------ PROVIDED RECORDS

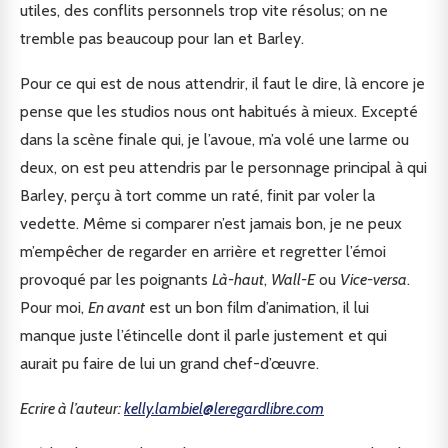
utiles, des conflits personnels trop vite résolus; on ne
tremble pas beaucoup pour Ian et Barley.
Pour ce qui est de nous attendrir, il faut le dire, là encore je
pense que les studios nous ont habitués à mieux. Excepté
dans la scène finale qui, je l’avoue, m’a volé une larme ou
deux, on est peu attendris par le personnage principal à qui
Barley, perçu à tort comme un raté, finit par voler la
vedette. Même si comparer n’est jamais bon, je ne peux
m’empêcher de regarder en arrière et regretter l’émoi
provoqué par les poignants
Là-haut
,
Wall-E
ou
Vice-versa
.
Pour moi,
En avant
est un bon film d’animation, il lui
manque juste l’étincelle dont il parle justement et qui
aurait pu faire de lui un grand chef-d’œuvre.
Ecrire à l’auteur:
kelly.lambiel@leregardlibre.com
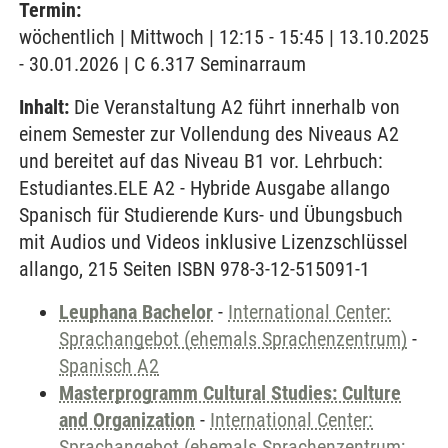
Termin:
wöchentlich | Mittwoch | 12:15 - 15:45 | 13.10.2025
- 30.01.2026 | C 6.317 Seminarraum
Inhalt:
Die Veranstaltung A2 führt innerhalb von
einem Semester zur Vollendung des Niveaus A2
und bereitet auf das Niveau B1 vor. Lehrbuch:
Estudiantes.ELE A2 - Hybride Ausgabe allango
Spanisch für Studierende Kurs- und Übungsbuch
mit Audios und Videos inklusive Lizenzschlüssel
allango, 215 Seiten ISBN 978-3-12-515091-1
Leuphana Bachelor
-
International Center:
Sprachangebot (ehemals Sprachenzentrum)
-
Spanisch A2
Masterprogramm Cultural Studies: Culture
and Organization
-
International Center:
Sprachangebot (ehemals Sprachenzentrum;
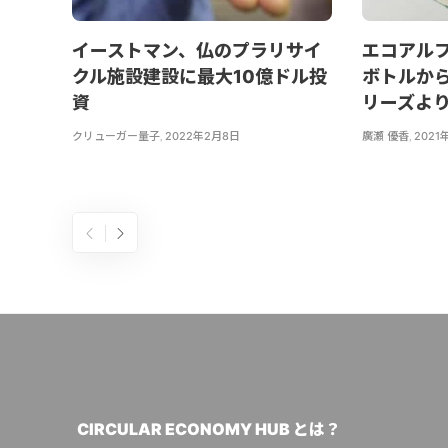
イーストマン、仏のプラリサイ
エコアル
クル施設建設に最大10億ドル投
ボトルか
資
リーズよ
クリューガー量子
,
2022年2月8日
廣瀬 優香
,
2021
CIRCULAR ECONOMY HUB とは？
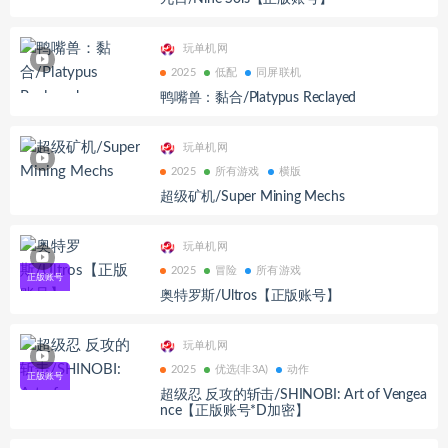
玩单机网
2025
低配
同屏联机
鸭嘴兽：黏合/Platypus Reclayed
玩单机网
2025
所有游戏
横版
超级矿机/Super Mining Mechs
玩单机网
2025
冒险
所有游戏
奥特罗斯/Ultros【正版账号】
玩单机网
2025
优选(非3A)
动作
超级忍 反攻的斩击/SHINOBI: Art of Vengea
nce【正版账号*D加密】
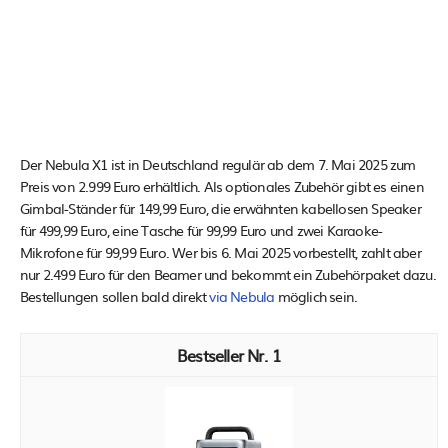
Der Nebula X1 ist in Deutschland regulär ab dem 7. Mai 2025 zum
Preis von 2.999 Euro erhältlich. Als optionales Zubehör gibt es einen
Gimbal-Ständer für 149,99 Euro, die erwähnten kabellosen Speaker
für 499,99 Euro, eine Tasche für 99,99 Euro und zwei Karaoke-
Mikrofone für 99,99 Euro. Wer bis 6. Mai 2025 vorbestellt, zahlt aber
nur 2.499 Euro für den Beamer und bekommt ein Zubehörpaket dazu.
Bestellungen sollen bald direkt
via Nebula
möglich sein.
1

------------

TO DO ▸
Convert the stretch of data from the line containing "イーストマン、仏のプラリサイ" through the end of the data into a Markdown table with columns named Row and Line, leaving out blank lines and pictures.

TASK OUTPUT ▸
| Row | Line |
|---|---|
| 1 | イーストマン、仏のプラリサイ |
| 2 | エコアル |
| 3 | クル施設建設に最大10億ドル投 |
| 4 | ボトルか |
| 5 | 資 |
| 6 | リーズよ |
| 7 | クリューガー量子 |
| 8 | , |
| 9 | 2022年2月8日 |
| 10 | 廣瀬 優香 |
| 11 | , |
| 12 | 2021 |
| 13 | CIRCULAR ECONOMY HUB とは？ |
| 14 | 玩单机网 |
| 15 | 2025 |
| 16 | 低配 |
| 17 | 同屏联机 |
| 18 | 鸭嘴兽：黏合/Platypus Reclayed |
| 19 | 玩单机网 |
| 20 | 2025 |
| 21 | 所有游戏 |
| 22 | 横版 |
| 23 | 超级矿机/Super Mining Mechs |
| 24 | 玩单机网 |
| 25 | 2025 |
| 26 | 冒险 |
| 27 | 所有游戏 |
| 28 | 奥特罗斯/Ultros【正版账号】 |
| 29 | 玩单机网 |
| 30 | 2025 |
| 31 | 优选(非3A) |
| 32 | 动作 |
| 33 | 超级忍 反攻的斩击/SHINOBI: Art of Vengea |
| 34 | nce【正版账号*D加密】 |
| 35 | Der Nebula X1 ist in Deutschland regulär ab dem 7. Mai 2025 zum |
| 36 | Preis von 2.999 Euro erhältlich. Als optionales Zubehör gibt es einen |
| 37 | Gimbal-Ständer für 149,99 Euro, die erwähnten kabellosen Speaker |
| 38 | für 499,99 Euro, eine Tasche für 99,99 Euro und zwei Karaoke- |
| 39 | Mikrofone für 99,99 Euro. Wer bis 6. Mai 2025 vorbestellt, zahlt aber |
| 40 | nur 2.499 Euro für den Beamer und bekommt ein Zubehörpaket dazu. |
| 41 | Bestellungen sollen bald direkt |
| 42 | via Nebula |
| 43 | möglich sein. |
| 44 | 1 |